Start of Task input

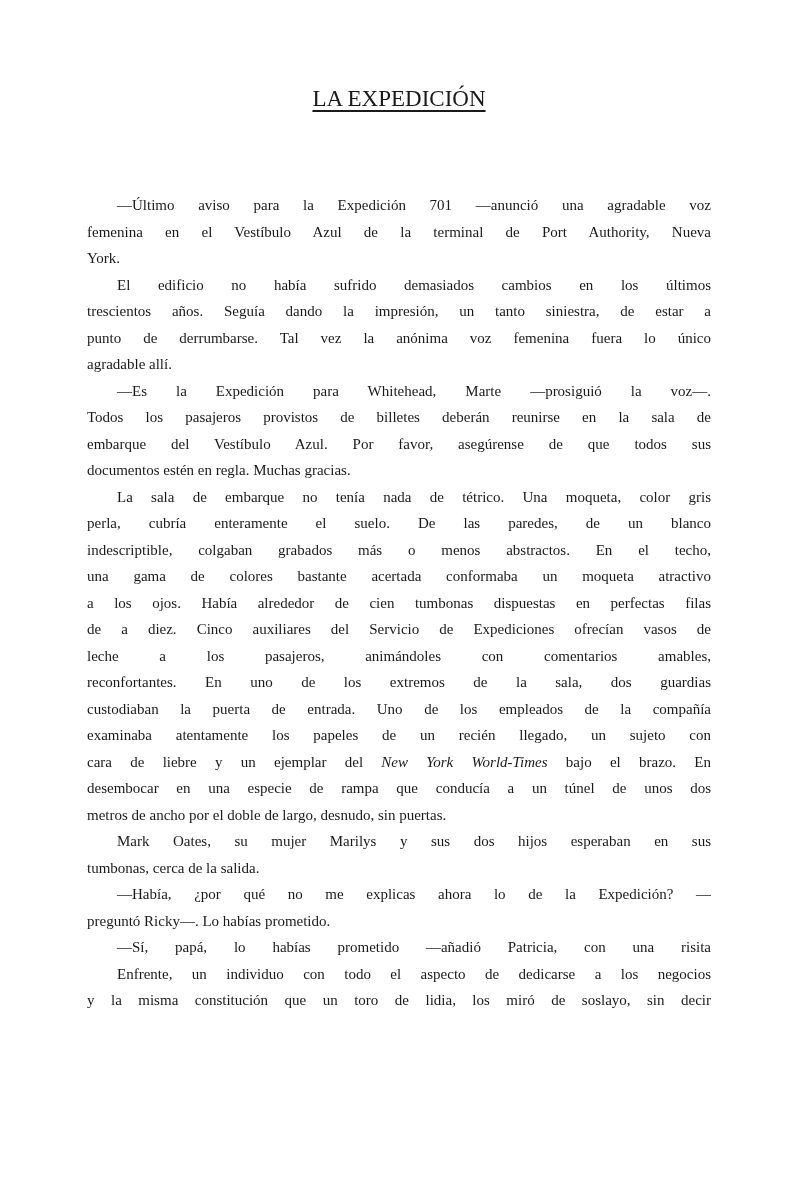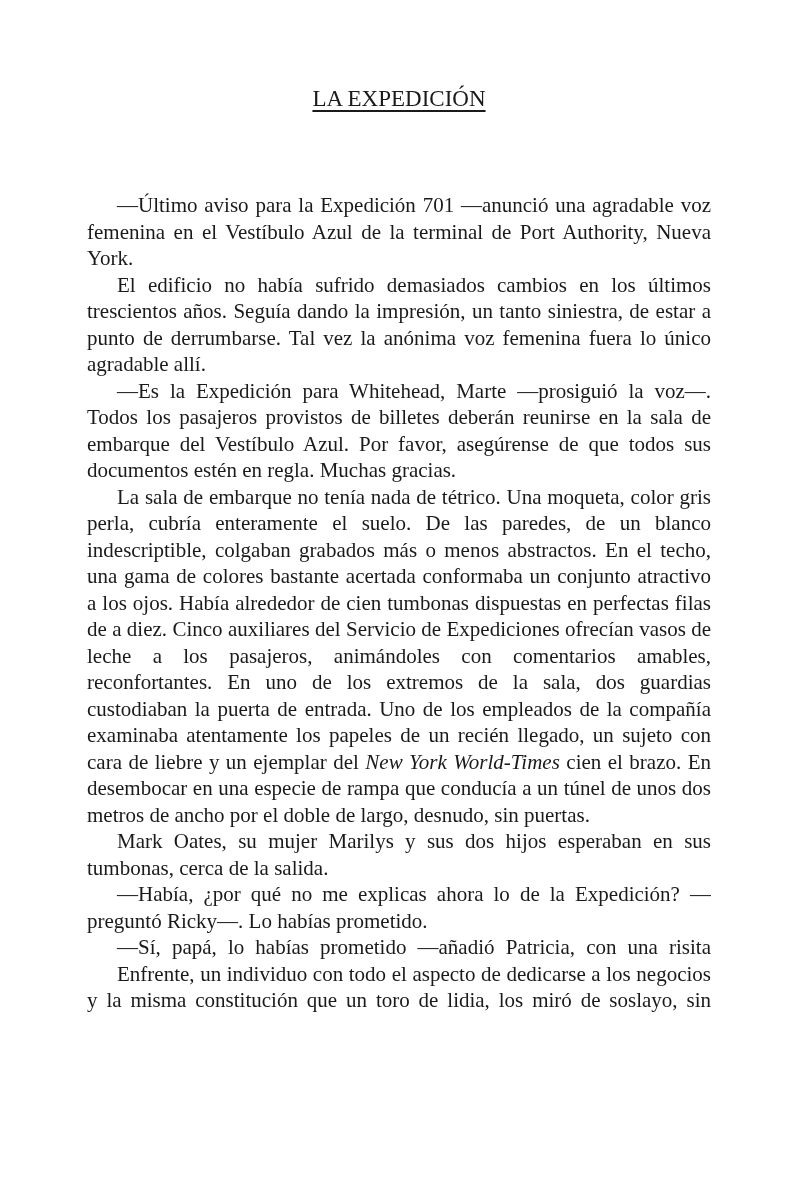--- a/index.html
+++ b/index.html
@@ -23,21 +23,21 @@
     margin: 0 0 78px 0;
     text-align: center;
     font-size: 23px;
     line-height: 30px;
     font-weight: 400;
     text-decoration: underline;
     text-decoration-thickness: 1.5px;
     text-underline-offset: 4px;
   }
   .text-block {
-    font-size: 21px;
+    font-size: 15px;
     line-height: 26.5px;
   }
   .line {
     text-align: justify;
     text-align-last: justify;
     height: 26.5px;
     overflow: hidden;
   }
   .line.pfirst {
     text-indent: 30px;
@@ -63,28 +63,28 @@
       <div class="line"><span>trescientos años. Seguía dando la impresión, un tanto siniestra, de estar a</span></div>
       <div class="line"><span>punto de derrumbarse. Tal vez la anónima voz femenina fuera lo único</span></div>
       <div class="line pfinal"><span>agradable allí.</span></div>
       <div class="line pfirst"><span>—Es la Expedición para Whitehead, Marte —prosiguió la voz—.</span></div>
       <div class="line"><span>Todos los pasajeros provistos de billetes deberán reunirse en la sala de</span></div>
       <div class="line"><span>embarque del Vestíbulo Azul. Por favor, asegúrense de que todos sus</span></div>
       <div class="line pfinal"><span>documentos estén en regla. Muchas gracias.</span></div>
       <div class="line pfirst"><span>La sala de embarque no tenía nada de tétrico. Una moqueta, color gris</span></div>
       <div class="line"><span>perla, cubría enteramente el suelo. De las paredes, de un blanco</span></div>
       <div class="line"><span>indescriptible, colgaban grabados más o menos abstractos. En el techo,</span></div>
-      <div class="line"><span>una gama de colores bastante acertada conformaba un conjunto atractivo</span></div>
+      <div class="line"><span>una gama de colores bastante acertada conformaba un moqueta atractivo</span></div>
       <div class="line"><span>a los ojos. Había alrededor de cien tumbonas dispuestas en perfectas filas</span></div>
       <div class="line"><span>de a diez. Cinco auxiliares del Servicio de Expediciones ofrecían vasos de</span></div>
       <div class="line"><span>leche a los pasajeros, animándoles con comentarios amables,</span></div>
       <div class="line"><span>reconfortantes. En uno de los extremos de la sala, dos guardias</span></div>
       <div class="line"><span>custodiaban la puerta de entrada. Uno de los empleados de la compañía</span></div>
       <div class="line"><span>examinaba atentamente los papeles de un recién llegado, un sujeto con</span></div>
-      <div class="line"><span>cara de liebre y un ejemplar del </span><em>New York World-Times</em><span> cien el brazo. En</span></div>
+      <div class="line"><span>cara de liebre y un ejemplar del </span><em>New York World-Times</em><span> bajo el brazo. En</span></div>
       <div class="line"><span>desembocar en una especie de rampa que conducía a un túnel de unos dos</span></div>
       <div class="line pfinal"><span>metros de ancho por el doble de largo, desnudo, sin puertas.</span></div>
       <div class="line pfirst"><span>Mark Oates, su mujer Marilys y sus dos hijos esperaban en sus</span></div>
       <div class="line pfinal"><span>tumbonas, cerca de la salida.</span></div>
       <div class="line pfirst"><span>—Había, ¿por qué no me explicas ahora lo de la Expedición? —</span></div>
       <div class="line pfinal"><span>preguntó Ricky—. Lo habías prometido.</span></div>
       <div class="line pfirst"><span>—Sí, papá, lo habías prometido —añadió Patricia, con una risita</span></div>
       <div class="line pfirst"><span>Enfrente, un individuo con todo el aspecto de dedicarse a los negocios</span></div>
       <div class="line"><span>y la misma constitución que un toro de lidia, los miró de soslayo, sin decir</span></div>
     </div>

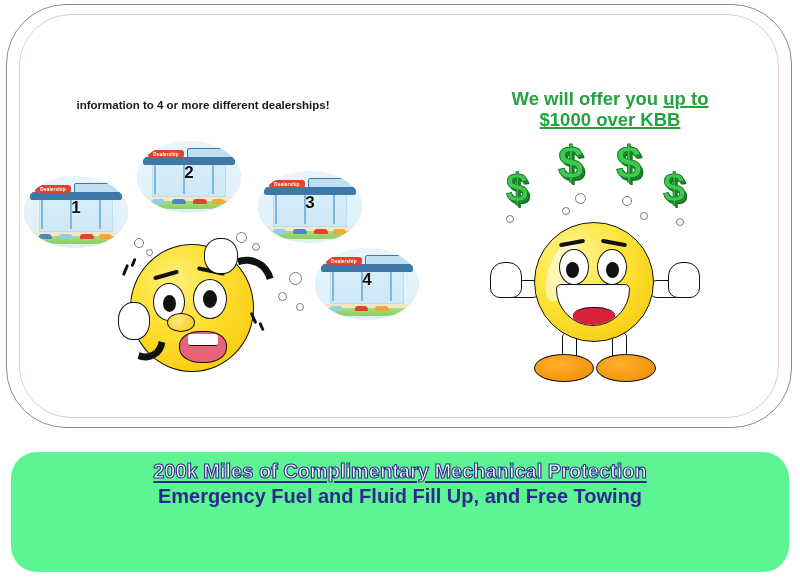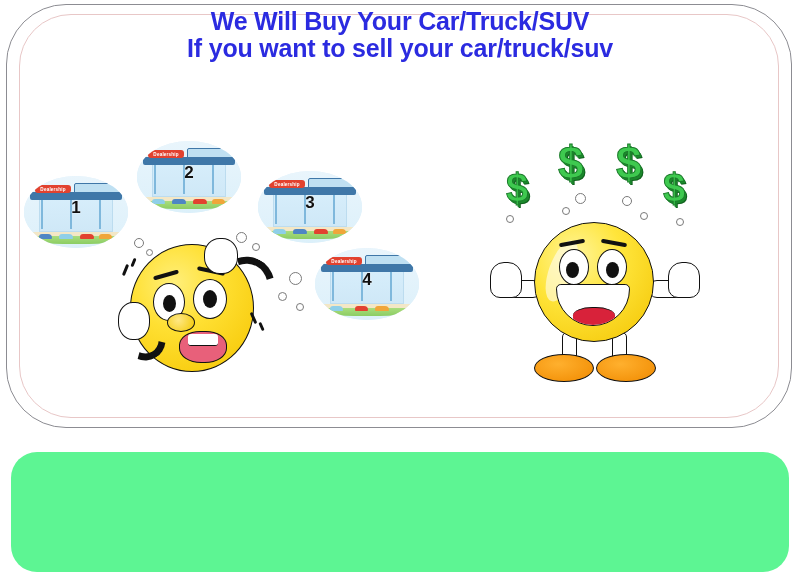--- a/index.html
+++ b/index.html
@@ -225,28 +225,29 @@
 </style>
 </head>
 <body>
 
 <div id="ad">
 
   <div class="panel">
     <div class="panel-inner"></div>
   </div>
 
-  <div class="headline">
-    <div>We Will Buy Your Car/Truck/SUV</div>
-    <div>If you want to sell your car/truck/suv</div>
-  </div>
 
   <div class="left-note">
-  </div>
-
+    <div>information to 4 or more different dealerships!</div>
+  </div>
+
+  <div class="right-note">
+    <div><span>We will offer you </span><span class="u">up to</span></div>
+    <div class="u">$1000 over KBB</div>
+  </div>
 
   <div class="deal" style="left:24px;top:176px;width:104px;height:72px;">
     <div class="sky"></div>
     <div class="roof2"></div>
     <div class="bldg"></div>
     <div class="roof"></div>
     <div class="pillar" style="left:16%;"></div>
     <div class="pillar" style="left:44%;"></div>
     <div class="pillar" style="left:72%;"></div>
     <div class="ground"></div>
@@ -376,15 +377,17 @@
       <div class="eyew" style="left:62px;top:26px;width:28px;height:34px;">
         <div class="pup" style="left:8px;top:12px;width:13px;height:16px;"></div>
       </div>
     </div>
     <div class="smile">
       <div class="tongue"></div>
     </div>
   </div>
 
   <div class="banner">
+    <div class="b2">200k Miles of Complimentary Mechanical Protection</div>
+    <div class="b4">Emergency Fuel and Fluid Fill Up, and Free Towing</div>
   </div>
 
 </div>
 
 </body></html>

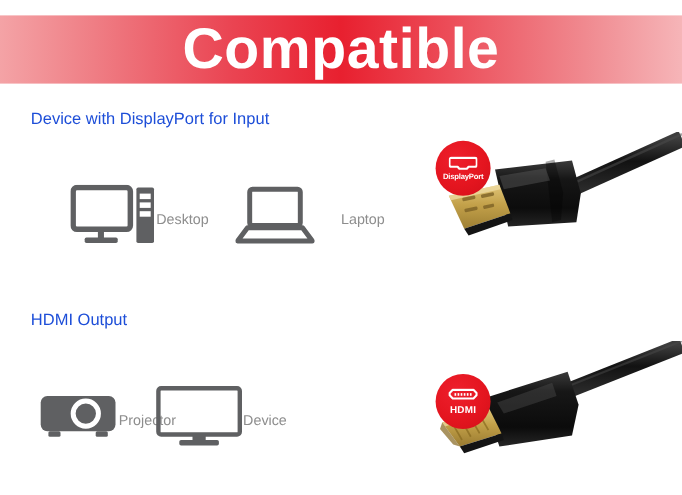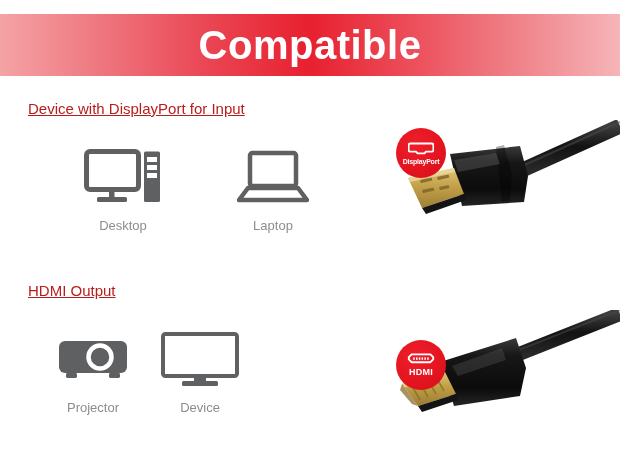--- a/index.html
+++ b/index.html
@@ -28,54 +28,53 @@
         #e8202f 50%,
         #ec4d59 66%,
         #f08a90 86%,
         #f6b5b8 100%);
     display: flex;
     align-items: center;
     justify-content: center;
   }
   .banner-title {
     color: #ffffff;
-    font-size: 40px;
+    font-size: 52px;
     font-weight: bold;
     letter-spacing: 0.5px;
     line-height: 1;
     white-space: nowrap;
   }
 
   
   .section { position: absolute; left: 0; width: 620px; }
   #section-dp   { top: 100px; height: 165px; }
   #section-hdmi { top: 282px; height: 160px; }
 
   .section-heading {
     position: absolute;
     left: 28px; top: 0;
     font-size: 15px;
-    color: #b91c1c;
+    color: #1d4ed8;
     font-weight: normal;
     white-space: nowrap;
-    text-decoration: underline;
   }
 
   
   .icon-row {
     position: absolute;
     left: 22px; top: 42px;
     width: 360px; height: 110px;
   }
   .icon-cell {
     position: absolute;
     top: 0;
     width: 118px; height: 110px;
     display: flex;
-    flex-direction: column;
+    flex-direction: row;
     align-items: center;
     justify-content: flex-start;
   }
   .icon-art {
     height: 72px;
     display: flex;
     align-items: center;
     justify-content: center;
   }
   .icon-label {
@@ -139,21 +138,21 @@
 
             <rect x="60" y="2.5" width="16" height="50.5" rx="1.6" fill="#5f6062"></rect>
             <rect x="63" y="8" width="10" height="5" fill="#ffffff"></rect>
             <rect x="63" y="16" width="10" height="5" fill="#ffffff"></rect>
             <rect x="63" y="24" width="10" height="5" fill="#ffffff"></rect>
           </svg>
         </div>
         <div class="icon-label">Desktop</div>
       </div>
 
-      <div class="icon-cell" style="left:192px;">
+      <div class="icon-cell" style="left:192px;gap:24px;">
         <div class="icon-art">
           <svg width="72" height="56" viewBox="0 0 72 56" aria-hidden="true">
             <rect x="13" y="3" width="46" height="33" rx="2.5" fill="none" stroke="#5f6062" stroke-width="4.5"></rect>
             <path d="M11 38 H61 L70 50 H2 Z" fill="none" stroke="#5f6062" stroke-width="4.5" stroke-linejoin="round"></path>
           </svg>
         </div>
         <div class="icon-label">Laptop</div>
       </div>
 
     </div>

End of Task input

Could you repeat, exactly and with nothing else, the lines from the first line of the records through the line containing "text-decoration-thickness: 1.5px;"? Leave out the pictures.

### Expected answer
--- a/index.html
+++ b/index.html
@@ -23,21 +23,21 @@
     margin: 0 0 78px 0;
     text-align: center;
     font-size: 23px;
     line-height: 30px;
     font-weight: 400;
     text-decoration: underline;
     text-decoration-thickness: 1.5px;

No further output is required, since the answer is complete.